As a short stack, you really don’t have much to wait for.
Even if you somehow manage to make one pay jump initially, it usually won’t make that much difference. You want to be looking for the spots to get your chips in the middle and double up.
This will put you back in the contention.
Navigating the middling stack is probably the hardest part of freezout poker tournament final tables.
You’ll be looking for spots to get more chips but also have to think about short stacks and the likelihood they’ll probably bust soon, guaranteeing a bigger payday for you.
Laddering (moving up the pay ladder) is important, but don’t let it influence your strategy so much that you start missing out on significantly +EV spots.
You don’t want to be folding big hands just because there is a short stack about to bust out.

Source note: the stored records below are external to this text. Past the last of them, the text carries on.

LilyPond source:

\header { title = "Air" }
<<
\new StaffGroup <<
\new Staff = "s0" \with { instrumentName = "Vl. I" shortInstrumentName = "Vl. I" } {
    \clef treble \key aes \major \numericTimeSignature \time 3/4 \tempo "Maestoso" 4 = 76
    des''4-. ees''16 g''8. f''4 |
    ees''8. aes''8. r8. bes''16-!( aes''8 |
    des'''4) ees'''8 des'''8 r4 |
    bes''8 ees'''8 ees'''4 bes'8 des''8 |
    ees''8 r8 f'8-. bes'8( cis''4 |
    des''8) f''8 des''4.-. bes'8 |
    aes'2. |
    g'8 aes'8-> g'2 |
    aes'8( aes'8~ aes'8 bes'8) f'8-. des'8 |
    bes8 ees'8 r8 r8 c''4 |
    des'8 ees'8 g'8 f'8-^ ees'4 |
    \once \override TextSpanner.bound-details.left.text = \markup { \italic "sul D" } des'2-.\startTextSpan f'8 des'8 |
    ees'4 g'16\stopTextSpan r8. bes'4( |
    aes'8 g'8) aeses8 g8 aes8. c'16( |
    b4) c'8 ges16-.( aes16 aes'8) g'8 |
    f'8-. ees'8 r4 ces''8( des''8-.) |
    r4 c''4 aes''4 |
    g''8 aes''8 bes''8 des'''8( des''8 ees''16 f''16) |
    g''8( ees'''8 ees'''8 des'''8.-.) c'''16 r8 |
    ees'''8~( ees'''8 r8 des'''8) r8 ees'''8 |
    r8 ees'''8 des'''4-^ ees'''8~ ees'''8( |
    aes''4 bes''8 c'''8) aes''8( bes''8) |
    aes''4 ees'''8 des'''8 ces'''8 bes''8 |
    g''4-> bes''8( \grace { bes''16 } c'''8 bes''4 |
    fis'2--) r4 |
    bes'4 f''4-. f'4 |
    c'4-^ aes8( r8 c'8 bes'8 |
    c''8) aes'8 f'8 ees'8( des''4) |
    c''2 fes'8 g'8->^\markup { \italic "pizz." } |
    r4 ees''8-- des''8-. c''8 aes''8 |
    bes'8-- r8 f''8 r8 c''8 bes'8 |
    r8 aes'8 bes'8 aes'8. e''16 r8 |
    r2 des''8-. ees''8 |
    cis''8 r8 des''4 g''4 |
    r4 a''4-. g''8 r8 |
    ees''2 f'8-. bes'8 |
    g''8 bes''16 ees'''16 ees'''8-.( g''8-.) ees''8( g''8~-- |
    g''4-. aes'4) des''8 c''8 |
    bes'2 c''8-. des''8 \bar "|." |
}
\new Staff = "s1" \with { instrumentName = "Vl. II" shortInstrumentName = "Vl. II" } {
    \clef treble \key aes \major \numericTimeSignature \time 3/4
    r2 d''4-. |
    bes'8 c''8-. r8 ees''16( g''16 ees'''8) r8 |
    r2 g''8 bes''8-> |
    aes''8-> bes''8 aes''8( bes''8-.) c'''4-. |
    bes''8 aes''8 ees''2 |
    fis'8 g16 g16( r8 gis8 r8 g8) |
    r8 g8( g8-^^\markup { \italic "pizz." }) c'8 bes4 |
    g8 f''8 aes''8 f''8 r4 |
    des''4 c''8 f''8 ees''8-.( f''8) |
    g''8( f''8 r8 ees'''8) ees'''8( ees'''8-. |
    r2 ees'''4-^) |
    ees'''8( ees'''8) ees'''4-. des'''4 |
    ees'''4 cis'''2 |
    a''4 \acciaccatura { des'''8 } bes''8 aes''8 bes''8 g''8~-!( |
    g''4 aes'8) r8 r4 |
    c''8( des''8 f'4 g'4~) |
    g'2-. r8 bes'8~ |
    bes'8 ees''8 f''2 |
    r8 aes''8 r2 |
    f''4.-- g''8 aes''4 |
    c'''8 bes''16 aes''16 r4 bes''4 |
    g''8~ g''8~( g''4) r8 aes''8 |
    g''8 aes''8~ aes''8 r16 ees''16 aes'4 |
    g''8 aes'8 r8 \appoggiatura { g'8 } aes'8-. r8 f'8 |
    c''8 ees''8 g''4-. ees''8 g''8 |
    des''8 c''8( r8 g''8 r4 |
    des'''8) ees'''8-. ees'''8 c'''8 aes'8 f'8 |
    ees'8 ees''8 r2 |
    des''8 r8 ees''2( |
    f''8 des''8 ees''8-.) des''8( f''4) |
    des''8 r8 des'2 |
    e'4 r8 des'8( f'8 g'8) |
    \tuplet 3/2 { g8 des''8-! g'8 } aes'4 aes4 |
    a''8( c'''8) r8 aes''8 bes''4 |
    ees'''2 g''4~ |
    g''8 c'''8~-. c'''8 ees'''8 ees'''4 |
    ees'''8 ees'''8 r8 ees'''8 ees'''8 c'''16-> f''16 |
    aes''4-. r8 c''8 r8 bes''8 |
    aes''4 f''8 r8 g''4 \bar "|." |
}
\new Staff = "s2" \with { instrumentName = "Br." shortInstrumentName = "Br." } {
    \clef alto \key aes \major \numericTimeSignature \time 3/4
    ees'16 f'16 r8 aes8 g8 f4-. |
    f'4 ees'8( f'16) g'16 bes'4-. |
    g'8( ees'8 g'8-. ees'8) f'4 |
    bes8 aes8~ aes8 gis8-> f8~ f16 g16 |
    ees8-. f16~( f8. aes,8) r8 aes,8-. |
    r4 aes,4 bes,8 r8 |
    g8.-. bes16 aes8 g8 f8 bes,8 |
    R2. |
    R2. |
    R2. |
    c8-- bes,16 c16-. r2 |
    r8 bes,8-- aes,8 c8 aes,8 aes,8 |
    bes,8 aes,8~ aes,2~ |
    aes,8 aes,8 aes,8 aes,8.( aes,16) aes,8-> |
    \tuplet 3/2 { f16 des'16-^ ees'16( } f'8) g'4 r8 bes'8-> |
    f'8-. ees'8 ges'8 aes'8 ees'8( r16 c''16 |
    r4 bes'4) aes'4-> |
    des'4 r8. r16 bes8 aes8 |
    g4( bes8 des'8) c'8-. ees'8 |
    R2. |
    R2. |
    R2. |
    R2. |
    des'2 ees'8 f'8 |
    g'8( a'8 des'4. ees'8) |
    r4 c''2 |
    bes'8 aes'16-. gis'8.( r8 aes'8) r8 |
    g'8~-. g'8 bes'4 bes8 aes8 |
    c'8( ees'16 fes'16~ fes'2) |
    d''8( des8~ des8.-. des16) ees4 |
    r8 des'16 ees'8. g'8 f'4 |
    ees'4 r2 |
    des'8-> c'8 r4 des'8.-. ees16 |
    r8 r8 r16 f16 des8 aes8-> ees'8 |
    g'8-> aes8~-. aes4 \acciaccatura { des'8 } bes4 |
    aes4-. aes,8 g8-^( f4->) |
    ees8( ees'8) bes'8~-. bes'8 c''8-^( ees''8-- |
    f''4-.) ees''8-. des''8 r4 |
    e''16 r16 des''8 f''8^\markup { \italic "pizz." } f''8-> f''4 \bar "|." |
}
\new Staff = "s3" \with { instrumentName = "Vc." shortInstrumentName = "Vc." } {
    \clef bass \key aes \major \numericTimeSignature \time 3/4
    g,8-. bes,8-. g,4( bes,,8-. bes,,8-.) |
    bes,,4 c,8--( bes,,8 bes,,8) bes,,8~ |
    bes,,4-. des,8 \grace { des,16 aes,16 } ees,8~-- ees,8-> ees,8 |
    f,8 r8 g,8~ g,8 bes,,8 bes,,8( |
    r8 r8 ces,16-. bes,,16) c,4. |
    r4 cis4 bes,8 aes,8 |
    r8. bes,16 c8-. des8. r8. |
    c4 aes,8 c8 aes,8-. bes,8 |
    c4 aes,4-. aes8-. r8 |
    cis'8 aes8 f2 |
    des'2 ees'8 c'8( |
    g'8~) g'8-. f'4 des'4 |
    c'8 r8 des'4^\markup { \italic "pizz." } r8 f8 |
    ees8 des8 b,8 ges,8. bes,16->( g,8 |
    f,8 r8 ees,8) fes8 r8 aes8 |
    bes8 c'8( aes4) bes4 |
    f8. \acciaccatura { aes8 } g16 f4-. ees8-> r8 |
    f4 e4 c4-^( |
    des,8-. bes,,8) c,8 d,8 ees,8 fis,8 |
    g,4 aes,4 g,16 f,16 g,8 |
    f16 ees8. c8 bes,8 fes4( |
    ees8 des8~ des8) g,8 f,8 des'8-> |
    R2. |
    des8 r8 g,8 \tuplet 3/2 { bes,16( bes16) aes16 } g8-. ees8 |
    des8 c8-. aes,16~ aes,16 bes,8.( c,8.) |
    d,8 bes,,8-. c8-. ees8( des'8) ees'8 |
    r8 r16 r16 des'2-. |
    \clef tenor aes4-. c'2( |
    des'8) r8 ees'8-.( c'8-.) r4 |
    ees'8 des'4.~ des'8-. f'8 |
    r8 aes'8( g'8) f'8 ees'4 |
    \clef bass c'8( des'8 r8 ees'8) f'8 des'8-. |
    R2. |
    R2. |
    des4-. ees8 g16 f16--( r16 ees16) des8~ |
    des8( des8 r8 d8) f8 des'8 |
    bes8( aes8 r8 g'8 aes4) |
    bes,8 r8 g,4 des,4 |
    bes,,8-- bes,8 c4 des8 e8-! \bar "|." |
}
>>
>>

You might lock up a small pay jump by doing so, but you’re also missing out on the opportunity to win a big pot and put yourself in the spot to win the tournament. That opportunity may not come again, so don’t be quick to fold your monsters just to “lock up” a few more bucks.
If you are in doubt how to select your opening hands, grab this poker cheat sheet, and you will know how to proceed.
Pros & Cons of Poker Freezeout MTTs
Freezout MTTs pros:
- Freezout strategy is probably the simplest and easiest to learn out of all tournament variations
- Freezout fields are usually more manageable as players can’t reenter or rebuy
- Players with bigger bankrolls can’t gamble it up until they build a big stack.
- Smaller fields and no rebuys mean smaller prize pools
- Once you’re eliminated, you can’t get back in, which isn’t ideal in the live setting where there may be only one daily tournament running
- Variance is higher in freezeout tournaments because there are no bounties or other prizes to offset losses.
Final Freezeout Poker Tournament Tips & Summary
You may or may not like this fact, but this is the perfect format if you do.
To round this article up, here are a few short and simple tips to keep in mind when playing freezeout MTTs:
- Keep in mind that your tournament life is important: you don’t want to put your stack on the line if you don’t have to. As long as you have a chip and a chair, you have a shot.
- Stick to a tight and straightforward strategy during the early phase: play solid ABC poker and let your opponents make big mistakes. You don’t care too much about winning small pots early on, and you don’t want to put yourself in a tough spot trying to win a few blinds.
- Learn about ICM: The independent Chip Model is really important for any tournament player. It will tell you everything you need to know about adjusting your play in relation to payouts, pay jumps, etc. It might take you some time to learn, but it will be worth it.
- Don’t let your stack dwindle: if blinds start catching up to you, you need to take an active approach. If cards aren’t falling your way, start looking for good spots to try and steal some pots with bad hands. It’s better than going down without the fight.
Learning the freezeout poker tournament strategy isn’t that hard. A lot of it makes sense, and as you gather more experience, some concepts will start to make much more sense.
Just keep in mind that this particular format comes with high variance, and you will probably have to bust many tournaments before you finally get that one big win.
It’s just the nature of the beast, I’m afraid, so if that’s not something you want to deal with, you might want to check out other options like cash games or Spin and Goes.